Direct to consumer streaming is “one platform in a larger portfolio of assets and in a larger lineup of distribution outlets. We are not going to be religious about driving hard to fuel just one platform,” Wiedenfels said on the call. “DTC has its space and Warner Bros. Discovery is uniquely positioned with the enormous surface area with our customers to service them and to tell great stories for decades to come.”
Zaslav went further, saying that WB Discovery will return to pursuing international sales of content in select cases. Under the previous WarnerMedia regime led by Jason Kilar, the studio made the hard choice to forgo that third-party revenue in favor of stocking up titles that could only be found on HBO Max.
“Anything that’s important to us to growing HBO and HBO Max … we are going to keep that exclusively,” Zaslav said. “What kind of content could be non-exclusive and have no impact on us (that’s what) we want to monetize to drive economic value.

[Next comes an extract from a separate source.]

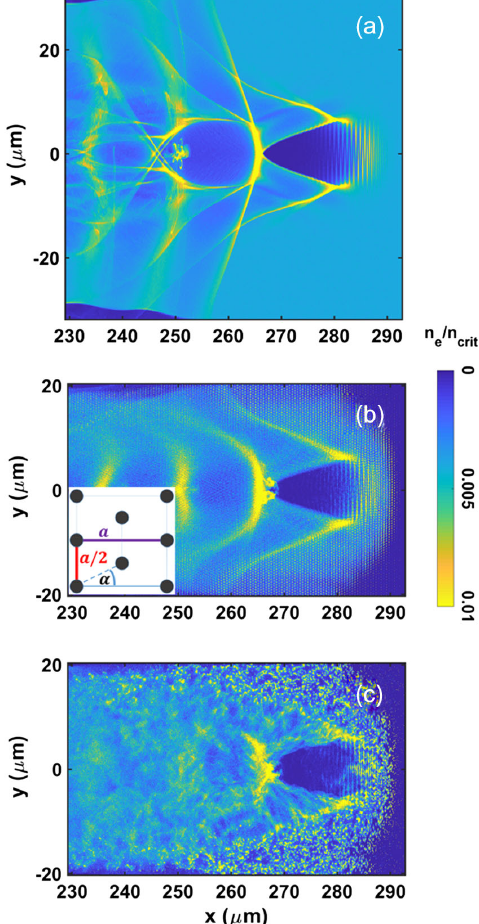
FIG. 1. Results of PIC simulations A, B, and C (parameters according to Table I). Electron density normalized to critical density for (a) a uniform plasma, (b) a plasma of clusters arranged in a staggered grid, and (c) a plasma of clusters with random positions after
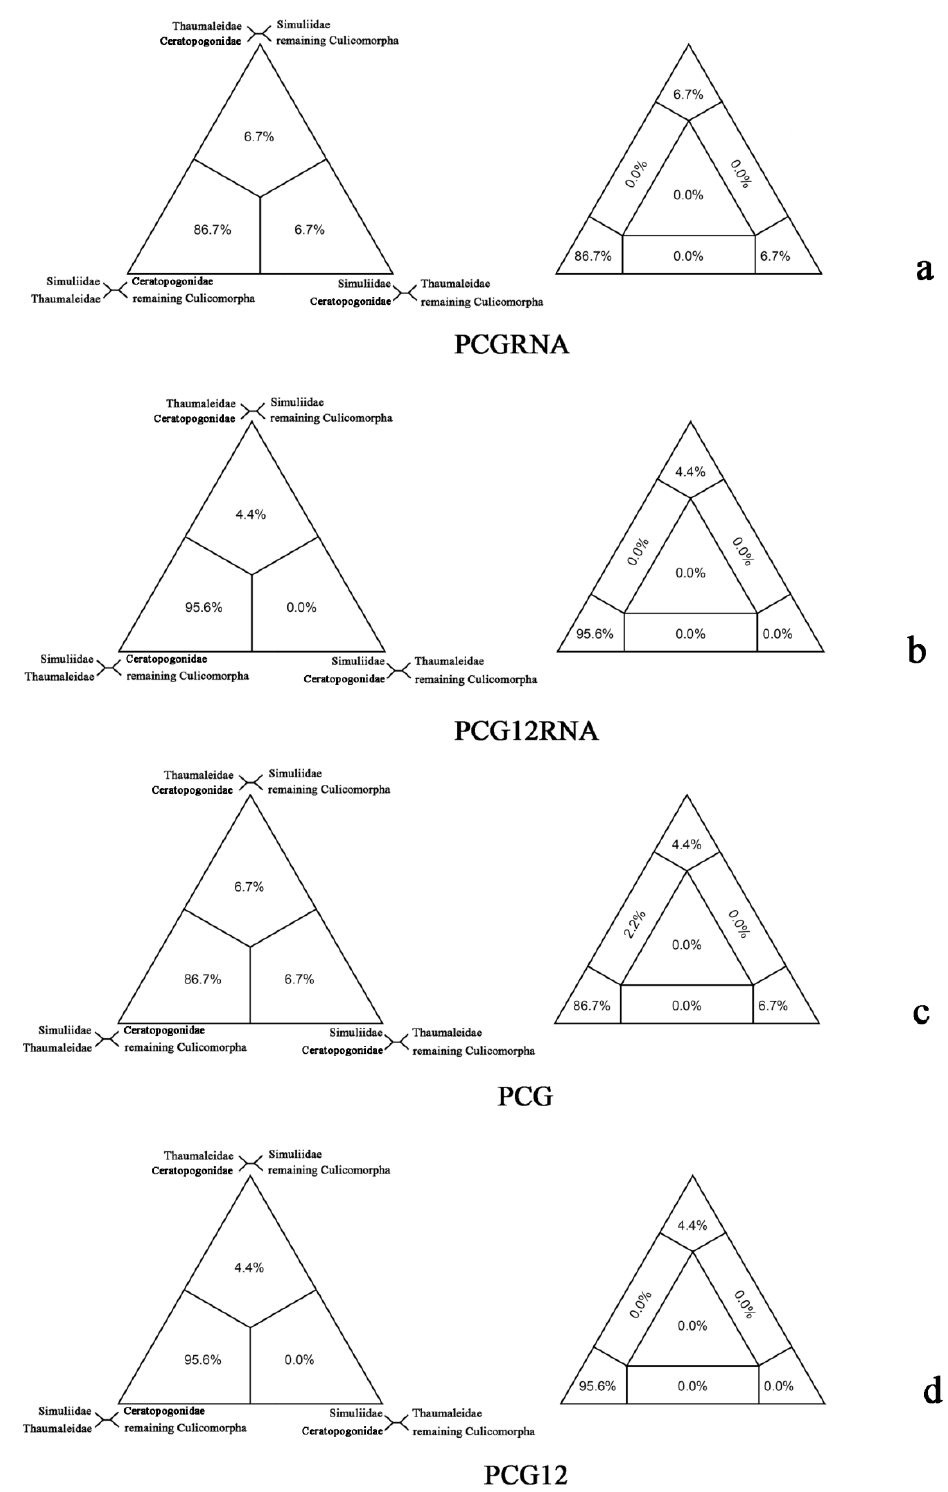
Figure 2. Results of Four-cluster Likelihood Mapping as 2D simplex graphs. ( a ) Four-cluster Likelihood Mapping based on PCGRNA; ( b ) four-cluster Likelihood Mapping based on PCG12RNA; ( c ) four-cluster Likelihood Mapping based on PCG; ( d ) four-cluster Likelihood Mapping based on PCG12.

And then there’s content that we are not even using right now — massive amounts of TV and motion picture content that we are not using.”
The steepness of the climb that Team Zaslav has ahead was underscored by a question from Morgan Stanley media analyst Ben Swinburne, who gently reminded the new owners that HBO not long ago was delivering about $2.5 billion in earnings (before interest, taxes, depreciation and amortization) a year as a linear cable offering.
But therein also lies the dilemma for Big Media. There’s no going back to the linear era of fat profit margins from traditional cable. The explosion of free and lower-cost options has led to a steady shrinkage of high-paying subscribers to linear MVPD providers like Comcast, Charter and DirecTV. The customer exodus is tallied every quarter, because of pay-TV’s importance to Hollywood earnings.
WB Discovery is mulling a FAST channel iteration of HBO Max and Discovery+ to serve as a kind of barker service to lure paying subscribers. The exploding popularity of FAST channels has industry veterans clucking that consumers now have the means to recreate the traditional cable bundle but on economic terms that are far worse for content providers.
All of this volatility, coupled with the gathering macroeconomic headwinds, explain why media stocks have been pummeled so far this year. Once Netflix’s aura of invincibility came down with its Q1 surprise of subscriber losses ahead, the gospel of spend-at-all-cost to build platforms and gain market share has lost some of its hold on CEOs and CFOs.
The health of the subscription streaming market will get an important temperature check next week when Disney reports its fiscal Q3 earnings on Aug. 10.
Paramount’s Bakish has been gratified to see that the strategy he set off on in 2019 of assembling a mixed portfolio of FAST and pay channels is being embraced by Paramount’s larger rivals. With the road ahead more unclear than ever, Bakish said it’s the kind of business environment that creates its own opportunities, for companies that aren’t paralyzed by fear and second-guessing.
“You make your own decisions about what to do and then get on about doing it,” Bakish said.